> TEXTE DU DOCUMENT:
--- --- ---

Nous qui, au fond, sommes si seuls, il nous faudra peut-être redevenir des enfants, rejouer à la poupée, ressusciter nos nounours cassés. Peut-être cette redécouverte étonnée du monde par les yeux de l’enfant contribuera-t-elle à exorciser l’adulte laissant crever les espèces qui ont le tort de ne pas appartenir à l’espèce humaine.

Espèce qui se croit reine, élue des Dieux, mais risque, à force de jouer à l’apprenti sorcier, de finir elle-même par s’éteindre. Alors Christine Bergougnous a recueilli un renard empaillé qui semble étrangement vivant. Ils se sont apprivoisés, et Arthur l’accompagne désormais dans tous ses voyages… Au-delà de l’anecdote, voici une troublante amitié à méditer…
Andrea Vamos, elle, accompagne sa grand-mère vers son dernier voyage avec une tendresse qui renouvelle avec audace le portrait le plus difficile, parce qu’il est entre tous l’ultime et le dernier.

--- --- ---

> DÉFIS:
**A.** Dites si chacune de ces affirmations concorde avec le texte du document, par oui ou par non, en citant à chaque fois les mots du texte qui tranchent : (i) Christine Bergougnous a recueilli un renard empaillé ; (ii) Arthur reste à la maison pendant les voyages ; (iii) Andrea Vamos accompagne sa grand-mère vers son dernier voyage.
**B.** D'après le texte du document, quelle impression donne le renard empaillé recueilli par Christine Bergougnous ?
On peut se passer des entrées.

> ENTRÉES:
--- --- ---

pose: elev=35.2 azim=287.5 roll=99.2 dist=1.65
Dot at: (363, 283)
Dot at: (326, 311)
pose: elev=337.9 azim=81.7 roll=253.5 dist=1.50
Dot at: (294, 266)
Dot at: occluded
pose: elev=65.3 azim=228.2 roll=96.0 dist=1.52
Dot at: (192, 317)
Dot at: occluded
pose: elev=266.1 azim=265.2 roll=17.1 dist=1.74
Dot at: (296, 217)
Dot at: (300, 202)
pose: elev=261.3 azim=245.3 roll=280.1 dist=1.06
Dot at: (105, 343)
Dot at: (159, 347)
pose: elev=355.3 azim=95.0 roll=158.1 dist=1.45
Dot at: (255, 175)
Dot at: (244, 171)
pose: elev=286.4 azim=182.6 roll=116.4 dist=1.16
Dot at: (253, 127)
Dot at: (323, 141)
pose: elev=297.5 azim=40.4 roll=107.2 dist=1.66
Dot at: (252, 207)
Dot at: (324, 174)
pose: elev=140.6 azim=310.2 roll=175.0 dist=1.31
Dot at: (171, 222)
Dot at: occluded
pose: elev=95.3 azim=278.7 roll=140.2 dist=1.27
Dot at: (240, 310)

--- --- ---

> RÉPONSES RÉDIGÉES:
**A.**
(i) Oui : « Christine Bergougnous a recueilli un renard empaillé qui semble étrangement vivant ».
(ii) Non : « Arthur l’accompagne désormais dans tous ses voyages ».
(iii) Oui : « Andrea Vamos, elle, accompagne sa grand-mère vers son dernier voyage ».

**B.** Il semble étrangement vivant.